Comment un ancien pâturage pour chevaux se transforme peu à peu en un morceau de nature vivante. En 2018, Pieter et sa famille ont eu l’occasion d’acheter un terrain agricole derrière leur maison. Un pâturage pour chevaux ordinaire et stérile. Mais après avoir regardé le documentaire The Biggest Little Farm, l’idée a commencé à les démanger : et s’ils pouvaient redonner une chance à la nature ici même ? Pas grand-chose de révolutionnaire, mais pas à pas, à leur manière.
C’est ainsi qu’a commencé leur mini-expérience.

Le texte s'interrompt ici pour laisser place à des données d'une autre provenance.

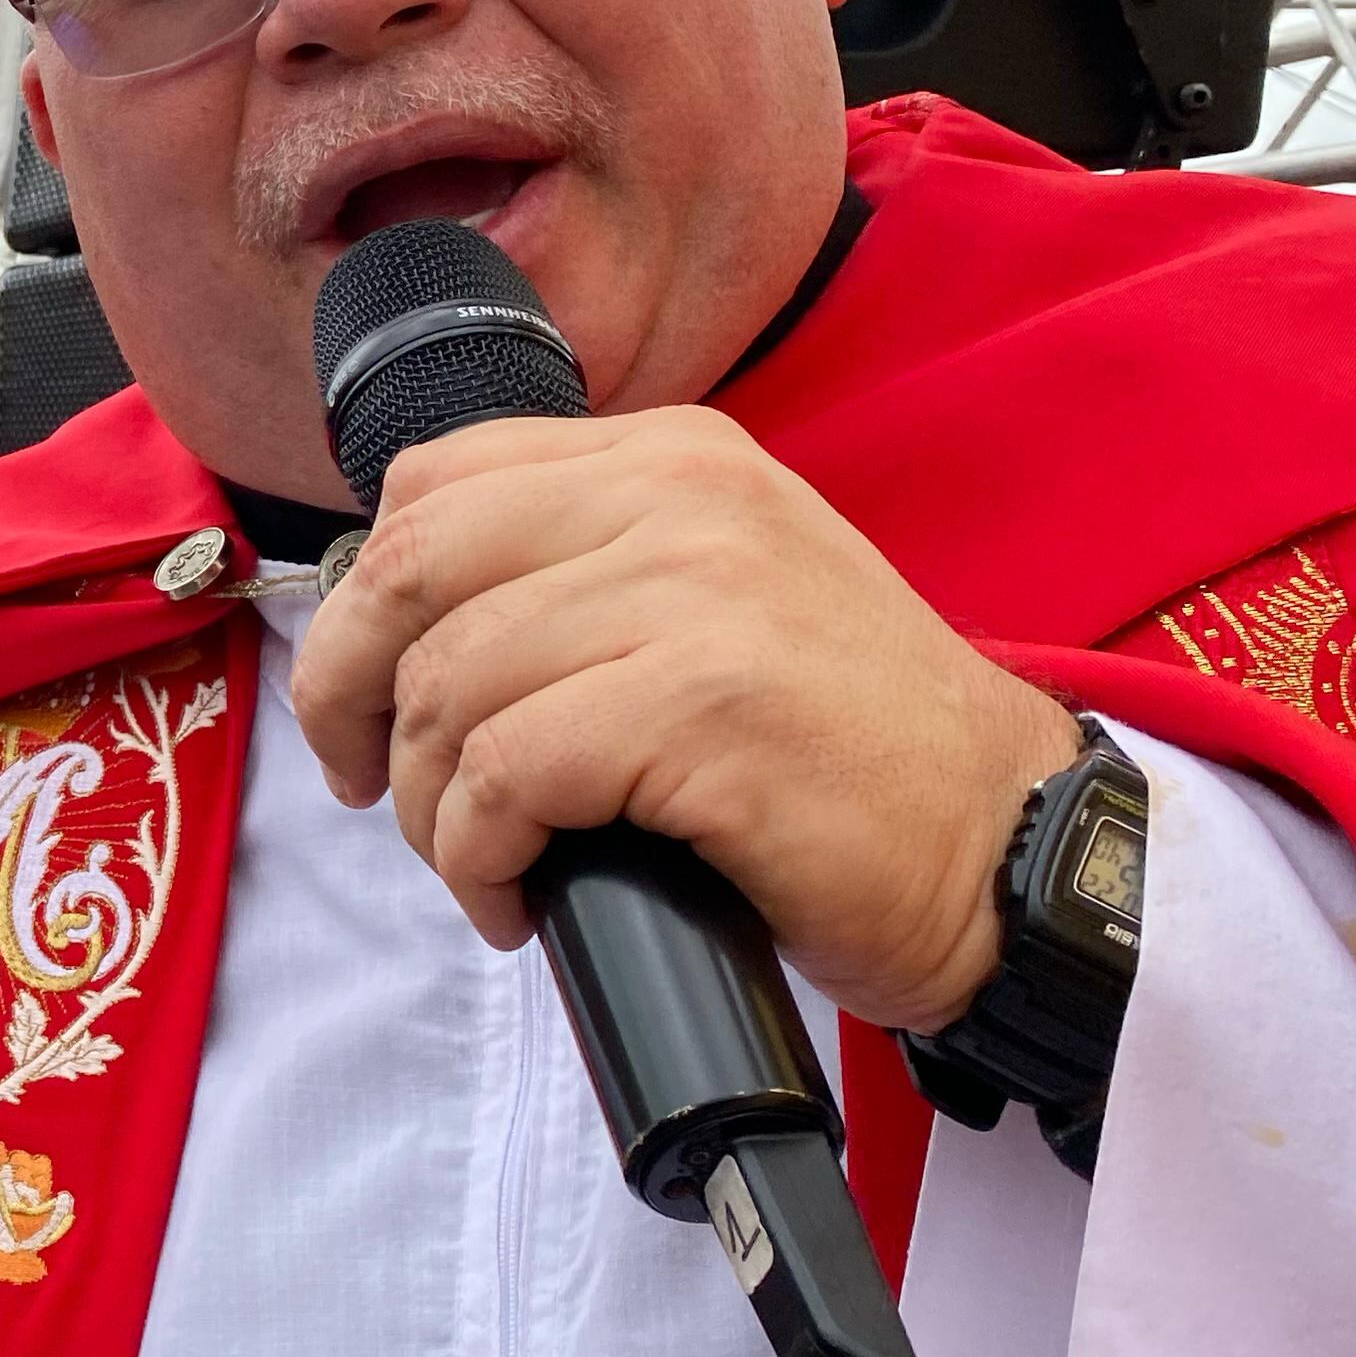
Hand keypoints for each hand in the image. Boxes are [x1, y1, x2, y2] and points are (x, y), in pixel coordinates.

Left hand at [288, 406, 1080, 1033]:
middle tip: (367, 789)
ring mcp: (699, 595)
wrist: (1008, 846)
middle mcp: (682, 497)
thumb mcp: (712, 601)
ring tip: (479, 865)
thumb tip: (393, 633)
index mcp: (670, 457)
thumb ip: (580, 573)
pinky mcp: (707, 707)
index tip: (362, 695)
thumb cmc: (839, 752)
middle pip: (411, 571)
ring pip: (449, 686)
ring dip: (429, 806)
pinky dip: (477, 855)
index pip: (433, 485)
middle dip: (347, 695)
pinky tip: (514, 899)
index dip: (361, 603)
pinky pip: (506, 775)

Chaque week-end, ils y consacrent quelques heures. Pas de plan précis, pas de grands objectifs. Juste de la curiosité et de la patience. Car si vous laissez la nature suivre son cours, vous verrez des choses merveilleuses se produire avec le temps.

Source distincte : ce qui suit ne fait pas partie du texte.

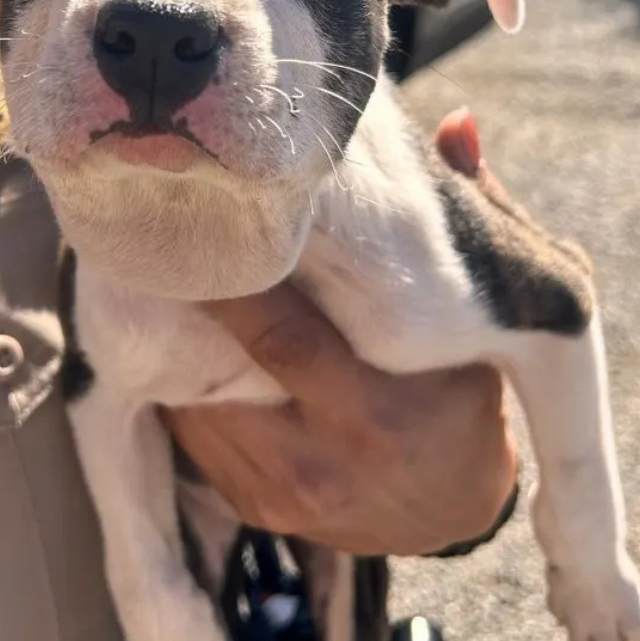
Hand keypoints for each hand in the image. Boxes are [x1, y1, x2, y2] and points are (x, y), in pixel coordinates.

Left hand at [160, 109, 517, 555]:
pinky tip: (178, 333)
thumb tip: (457, 122)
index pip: (282, 337)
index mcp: (377, 416)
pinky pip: (194, 432)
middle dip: (189, 296)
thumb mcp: (480, 325)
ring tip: (159, 270)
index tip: (205, 215)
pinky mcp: (250, 506)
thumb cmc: (465, 399)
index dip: (233, 278)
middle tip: (162, 229)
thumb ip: (471, 223)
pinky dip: (184, 381)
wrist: (453, 518)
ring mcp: (278, 493)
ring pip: (195, 399)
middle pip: (224, 365)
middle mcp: (320, 463)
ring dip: (175, 337)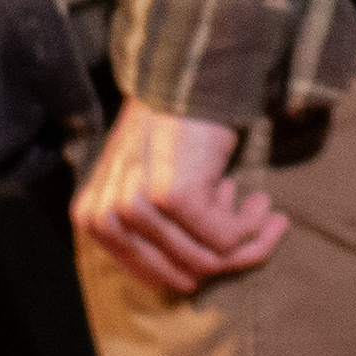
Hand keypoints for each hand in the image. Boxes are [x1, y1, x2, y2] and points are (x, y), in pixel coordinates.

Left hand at [70, 97, 289, 292]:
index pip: (152, 276)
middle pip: (183, 273)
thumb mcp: (138, 182)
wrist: (184, 79)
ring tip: (263, 211)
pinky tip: (262, 201)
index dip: (197, 268)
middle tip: (259, 233)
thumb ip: (147, 229)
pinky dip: (253, 224)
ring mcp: (141, 207)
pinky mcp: (177, 196)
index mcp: (92, 220)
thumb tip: (191, 276)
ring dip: (248, 240)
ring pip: (210, 259)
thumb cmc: (169, 131)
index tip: (226, 249)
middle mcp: (109, 218)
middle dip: (230, 260)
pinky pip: (228, 237)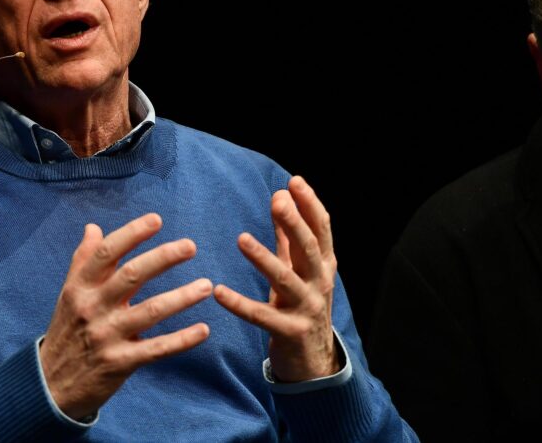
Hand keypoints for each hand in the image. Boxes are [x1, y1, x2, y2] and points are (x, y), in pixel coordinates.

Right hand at [39, 213, 212, 419]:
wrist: (51, 384)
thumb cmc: (66, 331)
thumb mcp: (68, 293)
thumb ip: (83, 259)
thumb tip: (93, 227)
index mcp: (80, 287)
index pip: (107, 253)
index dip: (132, 234)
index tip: (157, 219)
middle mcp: (93, 307)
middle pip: (132, 276)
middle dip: (163, 258)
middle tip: (190, 246)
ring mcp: (107, 336)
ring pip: (150, 311)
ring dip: (181, 297)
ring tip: (206, 286)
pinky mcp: (120, 363)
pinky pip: (156, 349)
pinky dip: (182, 340)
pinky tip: (204, 330)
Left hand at [214, 176, 340, 381]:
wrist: (314, 361)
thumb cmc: (301, 304)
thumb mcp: (298, 268)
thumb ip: (288, 235)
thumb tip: (282, 194)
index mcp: (323, 265)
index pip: (322, 230)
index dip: (309, 205)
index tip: (295, 181)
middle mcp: (319, 284)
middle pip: (309, 250)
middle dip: (295, 224)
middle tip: (278, 201)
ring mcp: (306, 309)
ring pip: (285, 280)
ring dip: (263, 259)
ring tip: (241, 239)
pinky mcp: (289, 332)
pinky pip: (261, 316)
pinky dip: (240, 304)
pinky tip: (218, 292)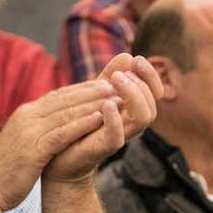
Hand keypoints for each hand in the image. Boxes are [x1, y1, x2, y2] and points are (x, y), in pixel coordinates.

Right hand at [0, 80, 117, 211]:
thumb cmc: (4, 172)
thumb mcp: (21, 144)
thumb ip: (35, 132)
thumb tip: (51, 129)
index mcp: (25, 115)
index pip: (57, 96)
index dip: (81, 89)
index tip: (101, 83)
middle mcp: (27, 117)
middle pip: (64, 99)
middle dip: (90, 90)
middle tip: (114, 83)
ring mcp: (29, 132)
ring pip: (66, 112)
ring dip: (92, 103)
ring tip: (114, 97)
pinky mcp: (34, 149)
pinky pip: (63, 133)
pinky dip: (82, 124)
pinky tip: (100, 119)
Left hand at [43, 55, 160, 182]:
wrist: (58, 157)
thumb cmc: (79, 125)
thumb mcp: (95, 96)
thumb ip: (111, 76)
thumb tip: (128, 55)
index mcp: (131, 110)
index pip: (154, 92)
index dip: (150, 75)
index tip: (136, 59)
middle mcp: (130, 124)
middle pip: (153, 103)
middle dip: (141, 82)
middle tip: (118, 75)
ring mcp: (119, 136)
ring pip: (145, 117)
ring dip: (133, 95)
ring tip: (114, 82)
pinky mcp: (103, 148)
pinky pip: (118, 136)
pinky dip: (115, 119)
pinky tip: (107, 105)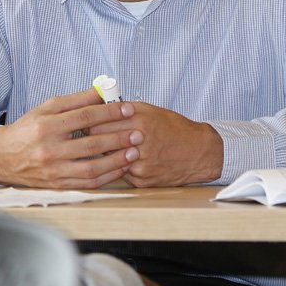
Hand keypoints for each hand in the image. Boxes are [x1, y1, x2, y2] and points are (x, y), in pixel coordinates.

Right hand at [0, 88, 138, 188]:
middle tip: (138, 133)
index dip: (109, 112)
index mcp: (47, 126)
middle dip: (118, 138)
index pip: (85, 117)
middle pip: (91, 144)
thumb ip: (75, 100)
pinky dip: (107, 176)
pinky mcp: (57, 185)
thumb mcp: (47, 108)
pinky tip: (120, 168)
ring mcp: (53, 170)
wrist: (3, 157)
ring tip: (134, 152)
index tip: (127, 108)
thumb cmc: (28, 129)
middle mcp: (50, 149)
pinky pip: (87, 183)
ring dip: (117, 161)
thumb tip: (101, 91)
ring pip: (92, 168)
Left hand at [88, 100, 222, 186]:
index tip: (86, 122)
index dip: (90, 123)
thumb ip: (124, 109)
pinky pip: (121, 173)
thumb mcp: (150, 110)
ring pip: (109, 160)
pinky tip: (128, 160)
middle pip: (101, 143)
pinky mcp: (142, 180)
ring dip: (107, 154)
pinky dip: (121, 166)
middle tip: (90, 137)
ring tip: (110, 148)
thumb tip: (98, 105)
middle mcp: (140, 144)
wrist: (199, 153)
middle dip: (95, 139)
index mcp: (140, 123)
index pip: (99, 124)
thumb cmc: (174, 128)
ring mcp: (140, 165)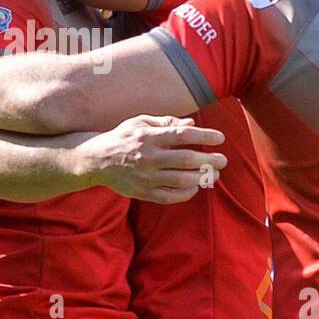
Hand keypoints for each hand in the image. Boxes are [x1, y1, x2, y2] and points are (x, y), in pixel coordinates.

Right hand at [84, 115, 226, 203]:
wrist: (96, 160)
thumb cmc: (122, 137)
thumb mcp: (140, 122)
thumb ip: (166, 122)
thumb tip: (191, 124)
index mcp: (148, 137)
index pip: (182, 135)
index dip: (204, 136)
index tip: (220, 138)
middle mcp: (148, 157)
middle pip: (186, 159)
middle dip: (209, 160)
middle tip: (223, 160)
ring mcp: (145, 177)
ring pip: (181, 180)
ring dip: (202, 177)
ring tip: (214, 174)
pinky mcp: (143, 192)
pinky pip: (170, 196)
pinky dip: (186, 193)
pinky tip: (195, 186)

Ils voulaient faire de ce terrain un endroit où l’on peut vraiment se détendre. Loin des écrans, des attentes et des listes de choses à faire. Un endroit où ils pourraient s’ancrer – au sens propre comme au sens figuré. Et surtout : un endroit où l’agriculture et la nature ne se gênent pas l’une l’autre, mais se renforcent mutuellement.
Rien ne disparaît, tout se perpétue
L’une des règles de base : ce qui pousse dans la prairie reste sur la prairie. Les branches, les tontes, les tailles, même les mauvaises herbes, tout est réutilisé pour nourrir la vie du sol. Entre-temps, les voisins savent que leurs déchets de jardin sont toujours les bienvenus chez Pieter. Ils s’épargnent un déplacement au parc à conteneurs, Pieter reçoit des matières premières précieuses. Tout le monde est content.

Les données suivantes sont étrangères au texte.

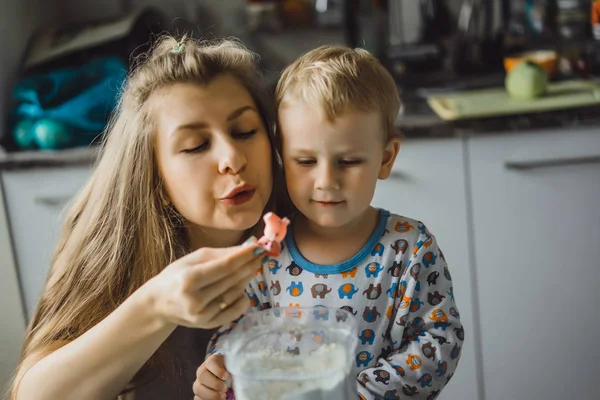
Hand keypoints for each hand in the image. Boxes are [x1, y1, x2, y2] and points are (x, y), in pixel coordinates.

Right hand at [144, 237, 263, 328]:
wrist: (158, 304)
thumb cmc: (176, 276)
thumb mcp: (192, 259)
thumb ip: (220, 254)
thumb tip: (247, 247)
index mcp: (189, 279)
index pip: (225, 267)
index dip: (244, 257)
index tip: (259, 248)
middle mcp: (195, 299)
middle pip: (231, 280)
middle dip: (249, 266)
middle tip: (262, 255)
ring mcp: (202, 315)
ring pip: (233, 295)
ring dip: (247, 280)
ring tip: (253, 267)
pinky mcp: (206, 325)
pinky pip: (232, 313)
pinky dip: (242, 302)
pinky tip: (245, 291)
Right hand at [193, 354, 229, 399]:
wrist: (224, 378)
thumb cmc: (229, 372)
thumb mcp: (231, 367)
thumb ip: (232, 368)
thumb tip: (232, 375)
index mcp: (211, 361)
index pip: (211, 363)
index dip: (218, 371)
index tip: (226, 376)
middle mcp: (202, 371)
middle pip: (202, 376)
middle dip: (215, 384)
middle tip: (225, 388)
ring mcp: (198, 383)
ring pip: (198, 389)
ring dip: (212, 394)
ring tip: (222, 396)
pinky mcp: (198, 394)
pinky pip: (198, 398)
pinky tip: (218, 399)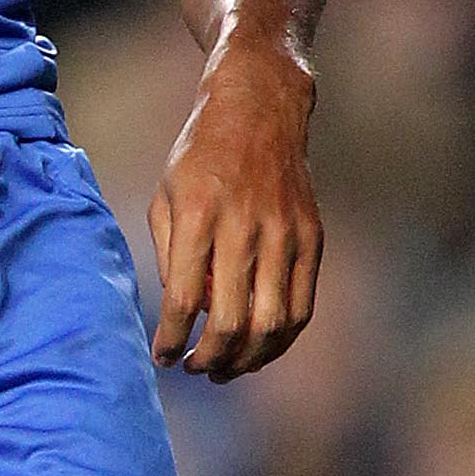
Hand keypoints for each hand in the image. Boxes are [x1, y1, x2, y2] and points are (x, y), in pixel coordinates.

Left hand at [148, 39, 321, 379]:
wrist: (260, 107)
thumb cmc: (201, 155)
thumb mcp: (166, 195)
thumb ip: (170, 256)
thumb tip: (184, 315)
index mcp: (198, 212)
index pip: (182, 298)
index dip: (170, 339)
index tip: (162, 357)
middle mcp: (244, 225)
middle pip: (229, 320)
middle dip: (208, 358)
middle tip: (195, 367)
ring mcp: (284, 233)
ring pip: (271, 323)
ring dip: (246, 359)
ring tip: (226, 368)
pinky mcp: (311, 237)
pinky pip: (302, 306)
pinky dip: (281, 339)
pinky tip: (260, 348)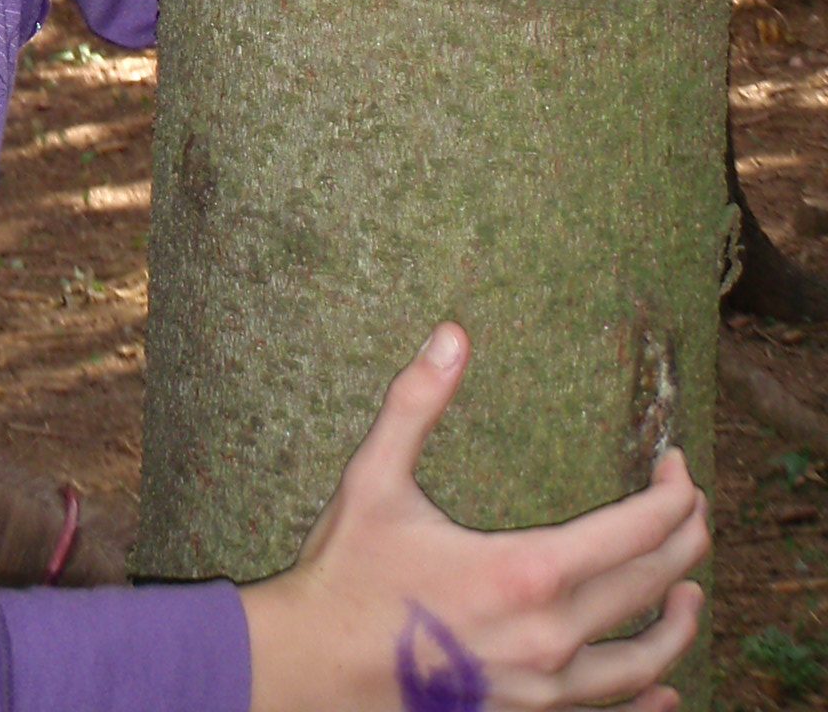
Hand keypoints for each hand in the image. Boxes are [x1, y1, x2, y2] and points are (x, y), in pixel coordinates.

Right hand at [241, 325, 708, 711]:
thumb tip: (451, 334)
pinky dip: (648, 699)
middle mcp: (551, 636)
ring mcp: (545, 688)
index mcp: (527, 571)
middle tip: (693, 506)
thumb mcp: (375, 477)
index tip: (677, 465)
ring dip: (679, 622)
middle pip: (651, 587)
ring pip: (646, 661)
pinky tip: (664, 690)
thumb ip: (417, 402)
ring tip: (691, 592)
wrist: (316, 668)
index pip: (636, 532)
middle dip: (684, 540)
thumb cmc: (347, 570)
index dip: (671, 495)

Ils essaient de restaurer le paysage d’antan, avec des haies, des lisières de bois et des rangées d’arbres qui divisent le terrain. Cela crée une mosaïque de petits habitats où les insectes, les oiseaux et les mammifères se sentent chez eux.
Travailler avec la nature
La perfection n’est pas le but recherché. L’équilibre l’est. Et cela signifie aussi qu’il faut apprendre à gérer les déceptions. Cultiver des pommes de terre ? Pas de succès : le sol est plein de taupes. Bonne nouvelle pour la biodiversité, moins bonne pour la récolte. Dans le verger, les papillons de nuit ont le champ libre car il n’y a pas encore assez d’oiseaux pour les arrêter.
Pas d’engrais ni de pesticides. Il n’y a pas d’artifices. La nature a le temps de se rétablir – avec leur aide, mais à son propre rythme.
Un laboratoire d’émerveillement

Ce qui n’était au départ qu’une source d’inspiration est devenu leur laboratoire personnel d’émerveillement. Ils essaient, observent, apprennent – et essaient encore. Tous les week-ends, ils sortent et utilisent des applications telles que ObsIdentify et PlantNet pour découvrir ce qu’il y a là. Pieter se rend compte que cela fonctionne parce qu’il n’a pas à en vivre. Pour les agriculteurs, c’est une autre histoire. Il espère néanmoins qu’il y aura plus de place pour cette façon de travailler à l’avenir : dans le respect de la biodiversité, de la restauration et de la coopération avec la nature. Car les agriculteurs sont encore porteurs d’une grande richesse de connaissances, indispensables pour un avenir durable.
Faire le bien fait du bien
Plantez un arbre une fois et sentez ce que cela vous fait. Cela ne changera peut-être pas le monde. Mais cela change quelque chose en vous. Et c’est déjà beaucoup.
Pieter ne réalise que trop bien le luxe qu’il a : vivre à la campagne, dans un pays stable et sûr comme la Belgique. Tout le monde n’a pas cette chance. Peut-être que plus tard, ils ouvriront leur coin de nature à d’autres, comme une petite contribution à leur bien-être. À quoi cela ressemblera-t-il ? C’est pour plus tard.
Pour l’instant, Pieter laisse tranquillement la nature faire son travail. Elle ne se préoccupe pas des agendas chargés ou des week-ends bien remplis. Elle se rétablit, grandit et s’épanouit – jour et nuit, saison après saison. Et Pieter ? Il observe, profite… et transpire parfois à grosses gouttes.